§ What you need to do: Return exactly the lines of the records below, starting at the line that contains "principalmente le seguenti" and ending at the line that contains "Zgodnie z rysunkiem", with both of those lines kept.

--- Supplied material ---

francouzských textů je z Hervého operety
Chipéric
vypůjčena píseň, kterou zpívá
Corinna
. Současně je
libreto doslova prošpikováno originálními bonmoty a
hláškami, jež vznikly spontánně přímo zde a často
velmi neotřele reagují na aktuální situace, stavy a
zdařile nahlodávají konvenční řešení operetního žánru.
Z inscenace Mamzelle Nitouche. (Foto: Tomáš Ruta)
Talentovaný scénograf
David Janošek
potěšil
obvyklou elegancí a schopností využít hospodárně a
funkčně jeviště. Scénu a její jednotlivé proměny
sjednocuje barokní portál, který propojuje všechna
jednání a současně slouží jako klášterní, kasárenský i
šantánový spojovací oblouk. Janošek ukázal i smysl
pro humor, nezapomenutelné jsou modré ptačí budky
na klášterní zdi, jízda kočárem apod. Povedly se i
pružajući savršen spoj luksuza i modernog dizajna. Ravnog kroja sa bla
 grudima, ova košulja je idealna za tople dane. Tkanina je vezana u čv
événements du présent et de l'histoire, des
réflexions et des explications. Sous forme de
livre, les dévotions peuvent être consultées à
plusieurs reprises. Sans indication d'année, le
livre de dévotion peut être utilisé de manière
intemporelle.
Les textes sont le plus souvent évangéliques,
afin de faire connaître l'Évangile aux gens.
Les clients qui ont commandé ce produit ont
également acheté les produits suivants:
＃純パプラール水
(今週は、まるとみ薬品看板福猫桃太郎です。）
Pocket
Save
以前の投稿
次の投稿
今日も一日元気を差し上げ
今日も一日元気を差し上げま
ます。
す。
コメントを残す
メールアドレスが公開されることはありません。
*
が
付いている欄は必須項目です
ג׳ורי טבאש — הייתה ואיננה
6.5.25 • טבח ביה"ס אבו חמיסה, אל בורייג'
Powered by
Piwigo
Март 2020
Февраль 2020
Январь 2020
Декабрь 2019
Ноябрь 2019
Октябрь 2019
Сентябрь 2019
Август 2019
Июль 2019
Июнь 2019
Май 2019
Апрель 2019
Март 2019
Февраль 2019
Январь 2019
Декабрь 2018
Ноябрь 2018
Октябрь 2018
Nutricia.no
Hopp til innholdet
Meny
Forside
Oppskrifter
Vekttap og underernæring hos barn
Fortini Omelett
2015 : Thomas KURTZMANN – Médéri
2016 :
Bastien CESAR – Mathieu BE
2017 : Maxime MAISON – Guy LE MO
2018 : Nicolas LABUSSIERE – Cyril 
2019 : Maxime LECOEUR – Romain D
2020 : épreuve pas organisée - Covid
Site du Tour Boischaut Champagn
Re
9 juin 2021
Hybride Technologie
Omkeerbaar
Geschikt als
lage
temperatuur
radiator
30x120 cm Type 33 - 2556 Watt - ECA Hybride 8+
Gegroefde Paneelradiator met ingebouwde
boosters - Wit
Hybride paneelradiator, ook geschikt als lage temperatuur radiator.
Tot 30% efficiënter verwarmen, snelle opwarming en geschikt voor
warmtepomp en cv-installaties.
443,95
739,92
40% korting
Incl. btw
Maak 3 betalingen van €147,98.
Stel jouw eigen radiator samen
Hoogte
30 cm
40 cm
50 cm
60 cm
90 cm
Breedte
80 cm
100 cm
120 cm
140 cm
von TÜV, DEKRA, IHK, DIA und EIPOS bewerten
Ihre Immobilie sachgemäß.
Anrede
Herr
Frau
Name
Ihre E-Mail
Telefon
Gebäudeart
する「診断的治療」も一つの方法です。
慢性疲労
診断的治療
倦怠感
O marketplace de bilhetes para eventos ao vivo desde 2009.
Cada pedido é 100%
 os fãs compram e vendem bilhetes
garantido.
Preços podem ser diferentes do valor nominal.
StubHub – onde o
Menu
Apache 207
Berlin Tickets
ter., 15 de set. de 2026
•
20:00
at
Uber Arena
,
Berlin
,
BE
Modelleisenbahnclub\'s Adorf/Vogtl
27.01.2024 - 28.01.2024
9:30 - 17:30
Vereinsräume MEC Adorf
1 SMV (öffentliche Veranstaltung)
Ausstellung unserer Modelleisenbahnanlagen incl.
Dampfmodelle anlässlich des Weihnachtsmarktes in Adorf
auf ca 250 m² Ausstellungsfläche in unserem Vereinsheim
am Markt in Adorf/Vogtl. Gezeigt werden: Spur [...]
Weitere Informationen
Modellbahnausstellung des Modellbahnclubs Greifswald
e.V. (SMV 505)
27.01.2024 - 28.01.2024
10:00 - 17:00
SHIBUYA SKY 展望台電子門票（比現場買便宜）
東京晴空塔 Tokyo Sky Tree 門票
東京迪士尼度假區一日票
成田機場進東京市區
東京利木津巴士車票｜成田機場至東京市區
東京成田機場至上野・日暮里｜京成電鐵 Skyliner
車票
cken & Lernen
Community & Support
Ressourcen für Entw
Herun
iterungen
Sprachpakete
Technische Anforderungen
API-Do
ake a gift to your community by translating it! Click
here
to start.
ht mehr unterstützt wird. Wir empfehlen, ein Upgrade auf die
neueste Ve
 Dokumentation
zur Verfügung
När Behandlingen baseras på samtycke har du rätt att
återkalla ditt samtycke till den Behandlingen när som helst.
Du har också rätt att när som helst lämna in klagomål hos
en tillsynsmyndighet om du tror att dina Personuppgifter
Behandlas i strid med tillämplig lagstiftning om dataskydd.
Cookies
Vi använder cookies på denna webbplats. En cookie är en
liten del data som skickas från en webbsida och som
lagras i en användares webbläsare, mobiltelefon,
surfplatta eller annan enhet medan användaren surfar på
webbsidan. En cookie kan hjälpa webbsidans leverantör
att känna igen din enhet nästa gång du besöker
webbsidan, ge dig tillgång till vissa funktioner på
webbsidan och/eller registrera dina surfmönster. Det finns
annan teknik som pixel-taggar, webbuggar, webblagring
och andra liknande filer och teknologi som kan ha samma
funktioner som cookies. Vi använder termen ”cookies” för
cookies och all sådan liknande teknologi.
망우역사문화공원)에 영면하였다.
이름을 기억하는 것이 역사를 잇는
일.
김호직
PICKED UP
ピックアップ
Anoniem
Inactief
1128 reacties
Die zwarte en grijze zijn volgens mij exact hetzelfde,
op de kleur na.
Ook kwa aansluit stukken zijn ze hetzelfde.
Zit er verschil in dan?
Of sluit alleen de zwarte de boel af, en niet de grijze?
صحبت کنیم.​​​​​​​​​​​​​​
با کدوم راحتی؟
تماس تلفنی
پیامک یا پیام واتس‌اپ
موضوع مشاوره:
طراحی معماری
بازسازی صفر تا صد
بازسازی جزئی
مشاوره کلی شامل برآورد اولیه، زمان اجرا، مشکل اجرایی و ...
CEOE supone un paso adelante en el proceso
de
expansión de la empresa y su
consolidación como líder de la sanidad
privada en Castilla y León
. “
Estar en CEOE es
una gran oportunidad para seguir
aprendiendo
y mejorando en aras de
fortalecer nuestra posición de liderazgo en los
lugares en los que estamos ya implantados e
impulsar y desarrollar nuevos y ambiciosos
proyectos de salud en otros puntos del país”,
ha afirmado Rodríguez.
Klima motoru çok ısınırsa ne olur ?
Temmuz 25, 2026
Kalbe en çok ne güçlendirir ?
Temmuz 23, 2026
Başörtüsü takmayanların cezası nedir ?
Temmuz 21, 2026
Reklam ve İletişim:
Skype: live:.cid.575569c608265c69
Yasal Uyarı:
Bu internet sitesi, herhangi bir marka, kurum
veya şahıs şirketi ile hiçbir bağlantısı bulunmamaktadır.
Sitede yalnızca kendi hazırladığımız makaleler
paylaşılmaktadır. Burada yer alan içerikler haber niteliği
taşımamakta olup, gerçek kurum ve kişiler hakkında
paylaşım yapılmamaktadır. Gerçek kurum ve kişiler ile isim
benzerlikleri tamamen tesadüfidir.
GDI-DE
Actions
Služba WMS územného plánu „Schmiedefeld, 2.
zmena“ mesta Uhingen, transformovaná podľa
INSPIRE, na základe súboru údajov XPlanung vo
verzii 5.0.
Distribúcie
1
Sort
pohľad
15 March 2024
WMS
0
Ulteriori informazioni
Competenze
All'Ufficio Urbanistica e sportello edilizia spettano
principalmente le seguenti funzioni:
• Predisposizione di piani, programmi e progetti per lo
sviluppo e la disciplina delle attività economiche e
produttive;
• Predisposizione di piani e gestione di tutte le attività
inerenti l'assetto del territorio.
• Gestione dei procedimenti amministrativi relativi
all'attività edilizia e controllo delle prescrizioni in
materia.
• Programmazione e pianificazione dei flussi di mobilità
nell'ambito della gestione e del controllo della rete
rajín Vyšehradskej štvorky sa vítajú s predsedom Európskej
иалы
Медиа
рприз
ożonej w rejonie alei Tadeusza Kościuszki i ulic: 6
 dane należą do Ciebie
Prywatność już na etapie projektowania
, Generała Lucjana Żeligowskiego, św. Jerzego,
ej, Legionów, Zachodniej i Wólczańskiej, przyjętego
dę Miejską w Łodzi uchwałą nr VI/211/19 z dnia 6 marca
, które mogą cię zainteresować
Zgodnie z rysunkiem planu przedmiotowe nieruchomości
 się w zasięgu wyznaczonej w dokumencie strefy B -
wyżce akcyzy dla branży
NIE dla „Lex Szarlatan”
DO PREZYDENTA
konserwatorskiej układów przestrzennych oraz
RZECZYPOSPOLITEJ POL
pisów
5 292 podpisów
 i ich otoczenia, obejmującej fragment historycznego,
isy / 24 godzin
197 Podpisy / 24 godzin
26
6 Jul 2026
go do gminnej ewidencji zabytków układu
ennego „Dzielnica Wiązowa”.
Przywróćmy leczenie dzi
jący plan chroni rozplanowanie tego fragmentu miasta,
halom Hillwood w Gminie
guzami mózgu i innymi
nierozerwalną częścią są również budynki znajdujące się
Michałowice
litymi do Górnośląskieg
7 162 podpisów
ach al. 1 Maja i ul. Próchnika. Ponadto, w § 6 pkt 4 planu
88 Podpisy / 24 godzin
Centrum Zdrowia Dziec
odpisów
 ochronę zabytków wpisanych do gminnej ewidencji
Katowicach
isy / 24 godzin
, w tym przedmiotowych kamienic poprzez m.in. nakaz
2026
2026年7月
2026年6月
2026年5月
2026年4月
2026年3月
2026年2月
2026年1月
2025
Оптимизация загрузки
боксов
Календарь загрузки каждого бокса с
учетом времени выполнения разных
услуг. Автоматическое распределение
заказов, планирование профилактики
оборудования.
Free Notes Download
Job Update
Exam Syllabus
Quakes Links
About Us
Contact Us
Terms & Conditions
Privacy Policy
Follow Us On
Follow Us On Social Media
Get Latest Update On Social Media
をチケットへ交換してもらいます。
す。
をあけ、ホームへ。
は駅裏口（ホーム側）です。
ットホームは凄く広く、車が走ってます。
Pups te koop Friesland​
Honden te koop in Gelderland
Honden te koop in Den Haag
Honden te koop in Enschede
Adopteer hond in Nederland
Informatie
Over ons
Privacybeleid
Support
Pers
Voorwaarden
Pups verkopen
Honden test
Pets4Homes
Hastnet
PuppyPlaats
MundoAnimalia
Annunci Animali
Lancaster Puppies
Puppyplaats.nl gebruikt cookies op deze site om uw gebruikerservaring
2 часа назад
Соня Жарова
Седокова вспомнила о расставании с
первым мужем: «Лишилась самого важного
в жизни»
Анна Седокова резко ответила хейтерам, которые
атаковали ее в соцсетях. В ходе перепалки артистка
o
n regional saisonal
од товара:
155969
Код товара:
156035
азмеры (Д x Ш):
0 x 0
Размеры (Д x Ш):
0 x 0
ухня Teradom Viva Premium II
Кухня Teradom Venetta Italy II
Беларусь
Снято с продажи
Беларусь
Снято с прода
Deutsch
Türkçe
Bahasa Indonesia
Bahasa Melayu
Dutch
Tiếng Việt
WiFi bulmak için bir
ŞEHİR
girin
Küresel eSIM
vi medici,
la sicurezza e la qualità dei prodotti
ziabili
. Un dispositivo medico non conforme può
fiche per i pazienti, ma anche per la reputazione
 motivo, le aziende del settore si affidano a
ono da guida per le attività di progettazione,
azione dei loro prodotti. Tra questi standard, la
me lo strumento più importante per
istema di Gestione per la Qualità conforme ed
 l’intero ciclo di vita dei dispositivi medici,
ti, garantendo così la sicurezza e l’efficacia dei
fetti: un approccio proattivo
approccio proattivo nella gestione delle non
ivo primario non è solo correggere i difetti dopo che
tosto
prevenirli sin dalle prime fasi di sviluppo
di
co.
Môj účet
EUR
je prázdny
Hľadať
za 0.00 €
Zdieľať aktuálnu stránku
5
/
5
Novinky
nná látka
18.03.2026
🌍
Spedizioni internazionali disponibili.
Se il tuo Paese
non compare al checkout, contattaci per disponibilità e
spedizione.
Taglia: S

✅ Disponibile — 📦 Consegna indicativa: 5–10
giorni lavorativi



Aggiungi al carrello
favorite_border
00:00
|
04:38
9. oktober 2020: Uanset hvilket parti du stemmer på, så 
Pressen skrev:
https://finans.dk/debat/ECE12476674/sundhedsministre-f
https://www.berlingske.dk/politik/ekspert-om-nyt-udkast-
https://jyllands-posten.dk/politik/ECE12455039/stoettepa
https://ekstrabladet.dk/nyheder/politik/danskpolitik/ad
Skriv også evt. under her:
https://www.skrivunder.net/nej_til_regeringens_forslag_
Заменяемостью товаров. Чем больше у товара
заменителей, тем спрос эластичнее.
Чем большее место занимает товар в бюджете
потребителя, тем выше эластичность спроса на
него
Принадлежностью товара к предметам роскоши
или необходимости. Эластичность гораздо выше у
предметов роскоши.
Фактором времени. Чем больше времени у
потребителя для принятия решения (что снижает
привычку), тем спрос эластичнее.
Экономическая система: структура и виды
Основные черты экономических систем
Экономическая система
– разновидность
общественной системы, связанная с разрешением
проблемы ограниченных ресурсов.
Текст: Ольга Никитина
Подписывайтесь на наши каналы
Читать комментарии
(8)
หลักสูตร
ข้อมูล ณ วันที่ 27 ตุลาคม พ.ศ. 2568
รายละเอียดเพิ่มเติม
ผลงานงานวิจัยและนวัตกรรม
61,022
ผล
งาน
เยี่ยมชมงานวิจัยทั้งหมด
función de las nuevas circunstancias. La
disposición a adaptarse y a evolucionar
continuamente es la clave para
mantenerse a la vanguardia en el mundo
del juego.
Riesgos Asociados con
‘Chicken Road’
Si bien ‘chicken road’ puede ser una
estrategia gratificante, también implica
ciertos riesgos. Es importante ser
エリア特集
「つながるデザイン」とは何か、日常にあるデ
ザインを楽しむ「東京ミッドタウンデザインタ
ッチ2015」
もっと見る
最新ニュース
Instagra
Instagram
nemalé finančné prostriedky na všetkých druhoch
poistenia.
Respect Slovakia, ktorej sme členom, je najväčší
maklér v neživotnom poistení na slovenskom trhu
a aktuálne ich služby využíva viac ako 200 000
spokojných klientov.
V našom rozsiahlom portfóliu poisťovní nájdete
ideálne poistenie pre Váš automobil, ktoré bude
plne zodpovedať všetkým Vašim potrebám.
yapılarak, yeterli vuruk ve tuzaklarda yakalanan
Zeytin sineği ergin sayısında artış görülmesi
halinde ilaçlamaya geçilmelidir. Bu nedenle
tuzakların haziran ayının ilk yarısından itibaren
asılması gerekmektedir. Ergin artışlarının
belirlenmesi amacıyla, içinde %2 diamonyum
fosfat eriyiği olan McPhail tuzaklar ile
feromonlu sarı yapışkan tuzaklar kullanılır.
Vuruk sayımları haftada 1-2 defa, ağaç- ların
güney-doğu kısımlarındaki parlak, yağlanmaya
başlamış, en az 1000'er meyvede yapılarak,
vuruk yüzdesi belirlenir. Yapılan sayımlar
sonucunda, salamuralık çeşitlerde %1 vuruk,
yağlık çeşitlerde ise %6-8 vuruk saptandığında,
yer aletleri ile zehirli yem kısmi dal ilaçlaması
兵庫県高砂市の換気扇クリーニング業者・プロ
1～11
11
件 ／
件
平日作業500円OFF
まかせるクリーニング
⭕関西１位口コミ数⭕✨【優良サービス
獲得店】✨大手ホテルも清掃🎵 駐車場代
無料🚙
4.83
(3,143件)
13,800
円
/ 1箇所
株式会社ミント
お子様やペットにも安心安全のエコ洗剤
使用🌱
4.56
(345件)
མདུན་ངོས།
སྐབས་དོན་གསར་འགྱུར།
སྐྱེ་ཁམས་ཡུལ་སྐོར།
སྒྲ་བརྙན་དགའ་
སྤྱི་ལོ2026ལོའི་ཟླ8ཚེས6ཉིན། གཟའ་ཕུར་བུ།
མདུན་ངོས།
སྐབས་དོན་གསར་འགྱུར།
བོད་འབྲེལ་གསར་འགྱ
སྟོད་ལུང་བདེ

---

§ Task solution:
principalmente le seguenti funzioni:
• Predisposizione di piani, programmi e progetti per lo
sviluppo e la disciplina delle attività economiche e
produttive;
• Predisposizione di piani e gestione di tutte le attività
inerenti l'assetto del territorio.
• Gestione dei procedimenti amministrativi relativi
all'attività edilizia e controllo delle prescrizioni in
materia.
• Programmazione e pianificazione dei flussi di mobilità
nell'ambito della gestione e del controllo della rete
rajín Vyšehradskej štvorky sa vítajú s predsedom Európskej
иалы
Медиа
рприз
ożonej w rejonie alei Tadeusza Kościuszki i ulic: 6
 dane należą do Ciebie
Prywatność już na etapie projektowania
, Generała Lucjana Żeligowskiego, św. Jerzego,
ej, Legionów, Zachodniej i Wólczańskiej, przyjętego
dę Miejską w Łodzi uchwałą nr VI/211/19 z dnia 6 marca
, które mogą cię zainteresować
Zgodnie z rysunkiem planu przedmiotowe nieruchomości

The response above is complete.